(Excerpts from a dataset)
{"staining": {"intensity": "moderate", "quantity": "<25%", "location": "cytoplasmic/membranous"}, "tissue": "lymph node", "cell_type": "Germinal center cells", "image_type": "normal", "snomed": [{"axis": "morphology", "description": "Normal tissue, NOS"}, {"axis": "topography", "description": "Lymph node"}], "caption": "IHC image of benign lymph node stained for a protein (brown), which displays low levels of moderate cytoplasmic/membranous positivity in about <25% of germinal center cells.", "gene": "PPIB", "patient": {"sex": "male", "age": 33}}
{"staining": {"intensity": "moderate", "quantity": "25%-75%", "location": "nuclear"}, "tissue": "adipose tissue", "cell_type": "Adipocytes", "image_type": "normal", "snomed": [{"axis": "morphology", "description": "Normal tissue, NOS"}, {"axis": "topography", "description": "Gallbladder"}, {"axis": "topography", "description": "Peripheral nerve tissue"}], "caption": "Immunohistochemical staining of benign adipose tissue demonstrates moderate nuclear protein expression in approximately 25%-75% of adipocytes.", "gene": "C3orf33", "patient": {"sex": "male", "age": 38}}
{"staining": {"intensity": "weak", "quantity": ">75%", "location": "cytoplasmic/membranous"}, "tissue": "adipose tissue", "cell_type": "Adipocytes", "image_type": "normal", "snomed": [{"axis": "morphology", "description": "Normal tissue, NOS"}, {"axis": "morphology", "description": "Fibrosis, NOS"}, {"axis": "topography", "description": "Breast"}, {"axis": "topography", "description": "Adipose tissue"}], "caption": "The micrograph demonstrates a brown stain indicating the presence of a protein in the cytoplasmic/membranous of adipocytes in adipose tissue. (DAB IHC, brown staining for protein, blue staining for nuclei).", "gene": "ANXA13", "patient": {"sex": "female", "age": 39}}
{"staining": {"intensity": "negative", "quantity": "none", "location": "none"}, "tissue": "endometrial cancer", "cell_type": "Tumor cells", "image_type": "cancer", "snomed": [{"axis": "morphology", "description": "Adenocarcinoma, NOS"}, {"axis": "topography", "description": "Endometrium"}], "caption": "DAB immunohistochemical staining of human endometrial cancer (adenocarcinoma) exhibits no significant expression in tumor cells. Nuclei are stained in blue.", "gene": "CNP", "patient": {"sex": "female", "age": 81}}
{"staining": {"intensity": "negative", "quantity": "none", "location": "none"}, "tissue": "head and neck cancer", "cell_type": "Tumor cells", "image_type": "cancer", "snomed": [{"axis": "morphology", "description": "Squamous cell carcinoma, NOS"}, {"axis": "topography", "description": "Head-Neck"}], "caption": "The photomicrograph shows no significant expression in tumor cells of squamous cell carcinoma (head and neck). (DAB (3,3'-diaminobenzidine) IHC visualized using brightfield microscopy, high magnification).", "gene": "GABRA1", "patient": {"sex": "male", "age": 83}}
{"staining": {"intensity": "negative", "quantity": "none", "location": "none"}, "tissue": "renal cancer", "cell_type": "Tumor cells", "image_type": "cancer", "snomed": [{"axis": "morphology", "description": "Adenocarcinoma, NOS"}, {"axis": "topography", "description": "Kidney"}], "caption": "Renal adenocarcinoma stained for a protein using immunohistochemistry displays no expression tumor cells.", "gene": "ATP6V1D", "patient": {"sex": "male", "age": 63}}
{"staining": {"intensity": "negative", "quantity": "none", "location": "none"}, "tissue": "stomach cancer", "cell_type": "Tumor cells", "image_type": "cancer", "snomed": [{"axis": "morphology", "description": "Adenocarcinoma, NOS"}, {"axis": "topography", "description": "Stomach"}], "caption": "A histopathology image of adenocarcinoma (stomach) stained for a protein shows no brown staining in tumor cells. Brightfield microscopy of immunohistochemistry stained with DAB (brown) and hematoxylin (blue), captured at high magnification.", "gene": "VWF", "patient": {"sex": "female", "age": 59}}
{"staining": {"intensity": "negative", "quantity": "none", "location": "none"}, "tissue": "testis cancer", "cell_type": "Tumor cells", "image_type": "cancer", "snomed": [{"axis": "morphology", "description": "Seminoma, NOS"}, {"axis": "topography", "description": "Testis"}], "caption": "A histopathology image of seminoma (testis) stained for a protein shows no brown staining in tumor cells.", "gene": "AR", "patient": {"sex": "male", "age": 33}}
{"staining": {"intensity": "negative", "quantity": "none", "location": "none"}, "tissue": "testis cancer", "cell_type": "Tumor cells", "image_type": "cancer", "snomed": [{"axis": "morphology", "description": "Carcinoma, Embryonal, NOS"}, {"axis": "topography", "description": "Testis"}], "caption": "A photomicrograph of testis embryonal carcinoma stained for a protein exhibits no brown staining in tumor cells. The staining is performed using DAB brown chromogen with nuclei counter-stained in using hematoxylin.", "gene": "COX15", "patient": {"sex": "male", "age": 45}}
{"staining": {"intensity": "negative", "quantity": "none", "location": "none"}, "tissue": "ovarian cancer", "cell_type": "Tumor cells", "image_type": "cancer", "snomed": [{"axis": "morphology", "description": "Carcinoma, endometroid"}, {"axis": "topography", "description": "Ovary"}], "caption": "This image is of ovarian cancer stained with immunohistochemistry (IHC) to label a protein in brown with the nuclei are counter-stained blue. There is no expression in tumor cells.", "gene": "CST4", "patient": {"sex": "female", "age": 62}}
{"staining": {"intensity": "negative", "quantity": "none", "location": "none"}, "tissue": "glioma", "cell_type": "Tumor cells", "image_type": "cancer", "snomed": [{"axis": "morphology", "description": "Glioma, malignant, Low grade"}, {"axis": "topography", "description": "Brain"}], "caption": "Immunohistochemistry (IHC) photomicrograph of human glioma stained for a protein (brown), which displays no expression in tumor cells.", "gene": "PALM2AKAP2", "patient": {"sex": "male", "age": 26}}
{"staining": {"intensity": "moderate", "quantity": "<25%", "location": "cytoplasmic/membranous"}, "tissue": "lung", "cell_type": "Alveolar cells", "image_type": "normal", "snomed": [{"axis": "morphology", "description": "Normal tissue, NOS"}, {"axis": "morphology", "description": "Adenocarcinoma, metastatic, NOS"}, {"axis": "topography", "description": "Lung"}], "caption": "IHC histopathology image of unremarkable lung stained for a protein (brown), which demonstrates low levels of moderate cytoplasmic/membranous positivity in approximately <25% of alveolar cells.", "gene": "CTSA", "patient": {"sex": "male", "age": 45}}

### TASK:
Every entry above must be returned word for word.

### THE COMPLETED TASK:
{"staining": {"intensity": "moderate", "quantity": "<25%", "location": "cytoplasmic/membranous"}, "tissue": "lymph node", "cell_type": "Germinal center cells", "image_type": "normal", "snomed": [{"axis": "morphology", "description": "Normal tissue, NOS"}, {"axis": "topography", "description": "Lymph node"}], "caption": "IHC image of benign lymph node stained for a protein (brown), which displays low levels of moderate cytoplasmic/membranous positivity in about <25% of germinal center cells.", "gene": "PPIB", "patient": {"sex": "male", "age": 33}}
{"staining": {"intensity": "moderate", "quantity": "25%-75%", "location": "nuclear"}, "tissue": "adipose tissue", "cell_type": "Adipocytes", "image_type": "normal", "snomed": [{"axis": "morphology", "description": "Normal tissue, NOS"}, {"axis": "topography", "description": "Gallbladder"}, {"axis": "topography", "description": "Peripheral nerve tissue"}], "caption": "Immunohistochemical staining of benign adipose tissue demonstrates moderate nuclear protein expression in approximately 25%-75% of adipocytes.", "gene": "C3orf33", "patient": {"sex": "male", "age": 38}}
{"staining": {"intensity": "weak", "quantity": ">75%", "location": "cytoplasmic/membranous"}, "tissue": "adipose tissue", "cell_type": "Adipocytes", "image_type": "normal", "snomed": [{"axis": "morphology", "description": "Normal tissue, NOS"}, {"axis": "morphology", "description": "Fibrosis, NOS"}, {"axis": "topography", "description": "Breast"}, {"axis": "topography", "description": "Adipose tissue"}], "caption": "The micrograph demonstrates a brown stain indicating the presence of a protein in the cytoplasmic/membranous of adipocytes in adipose tissue. (DAB IHC, brown staining for protein, blue staining for nuclei).", "gene": "ANXA13", "patient": {"sex": "female", "age": 39}}
{"staining": {"intensity": "negative", "quantity": "none", "location": "none"}, "tissue": "endometrial cancer", "cell_type": "Tumor cells", "image_type": "cancer", "snomed": [{"axis": "morphology", "description": "Adenocarcinoma, NOS"}, {"axis": "topography", "description": "Endometrium"}], "caption": "DAB immunohistochemical staining of human endometrial cancer (adenocarcinoma) exhibits no significant expression in tumor cells. Nuclei are stained in blue.", "gene": "CNP", "patient": {"sex": "female", "age": 81}}
{"staining": {"intensity": "negative", "quantity": "none", "location": "none"}, "tissue": "head and neck cancer", "cell_type": "Tumor cells", "image_type": "cancer", "snomed": [{"axis": "morphology", "description": "Squamous cell carcinoma, NOS"}, {"axis": "topography", "description": "Head-Neck"}], "caption": "The photomicrograph shows no significant expression in tumor cells of squamous cell carcinoma (head and neck). (DAB (3,3'-diaminobenzidine) IHC visualized using brightfield microscopy, high magnification).", "gene": "GABRA1", "patient": {"sex": "male", "age": 83}}
{"staining": {"intensity": "negative", "quantity": "none", "location": "none"}, "tissue": "renal cancer", "cell_type": "Tumor cells", "image_type": "cancer", "snomed": [{"axis": "morphology", "description": "Adenocarcinoma, NOS"}, {"axis": "topography", "description": "Kidney"}], "caption": "Renal adenocarcinoma stained for a protein using immunohistochemistry displays no expression tumor cells.", "gene": "ATP6V1D", "patient": {"sex": "male", "age": 63}}
{"staining": {"intensity": "negative", "quantity": "none", "location": "none"}, "tissue": "stomach cancer", "cell_type": "Tumor cells", "image_type": "cancer", "snomed": [{"axis": "morphology", "description": "Adenocarcinoma, NOS"}, {"axis": "topography", "description": "Stomach"}], "caption": "A histopathology image of adenocarcinoma (stomach) stained for a protein shows no brown staining in tumor cells. Brightfield microscopy of immunohistochemistry stained with DAB (brown) and hematoxylin (blue), captured at high magnification.", "gene": "VWF", "patient": {"sex": "female", "age": 59}}
{"staining": {"intensity": "negative", "quantity": "none", "location": "none"}, "tissue": "testis cancer", "cell_type": "Tumor cells", "image_type": "cancer", "snomed": [{"axis": "morphology", "description": "Seminoma, NOS"}, {"axis": "topography", "description": "Testis"}], "caption": "A histopathology image of seminoma (testis) stained for a protein shows no brown staining in tumor cells.", "gene": "AR", "patient": {"sex": "male", "age": 33}}
{"staining": {"intensity": "negative", "quantity": "none", "location": "none"}, "tissue": "testis cancer", "cell_type": "Tumor cells", "image_type": "cancer", "snomed": [{"axis": "morphology", "description": "Carcinoma, Embryonal, NOS"}, {"axis": "topography", "description": "Testis"}], "caption": "A photomicrograph of testis embryonal carcinoma stained for a protein exhibits no brown staining in tumor cells. The staining is performed using DAB brown chromogen with nuclei counter-stained in using hematoxylin.", "gene": "COX15", "patient": {"sex": "male", "age": 45}}
{"staining": {"intensity": "negative", "quantity": "none", "location": "none"}, "tissue": "ovarian cancer", "cell_type": "Tumor cells", "image_type": "cancer", "snomed": [{"axis": "morphology", "description": "Carcinoma, endometroid"}, {"axis": "topography", "description": "Ovary"}], "caption": "This image is of ovarian cancer stained with immunohistochemistry (IHC) to label a protein in brown with the nuclei are counter-stained blue. There is no expression in tumor cells.", "gene": "CST4", "patient": {"sex": "female", "age": 62}}
{"staining": {"intensity": "negative", "quantity": "none", "location": "none"}, "tissue": "glioma", "cell_type": "Tumor cells", "image_type": "cancer", "snomed": [{"axis": "morphology", "description": "Glioma, malignant, Low grade"}, {"axis": "topography", "description": "Brain"}], "caption": "Immunohistochemistry (IHC) photomicrograph of human glioma stained for a protein (brown), which displays no expression in tumor cells.", "gene": "PALM2AKAP2", "patient": {"sex": "male", "age": 26}}
{"staining": {"intensity": "moderate", "quantity": "<25%", "location": "cytoplasmic/membranous"}, "tissue": "lung", "cell_type": "Alveolar cells", "image_type": "normal", "snomed": [{"axis": "morphology", "description": "Normal tissue, NOS"}, {"axis": "morphology", "description": "Adenocarcinoma, metastatic, NOS"}, {"axis": "topography", "description": "Lung"}], "caption": "IHC histopathology image of unremarkable lung stained for a protein (brown), which demonstrates low levels of moderate cytoplasmic/membranous positivity in approximately <25% of alveolar cells.", "gene": "CTSA", "patient": {"sex": "male", "age": 45}}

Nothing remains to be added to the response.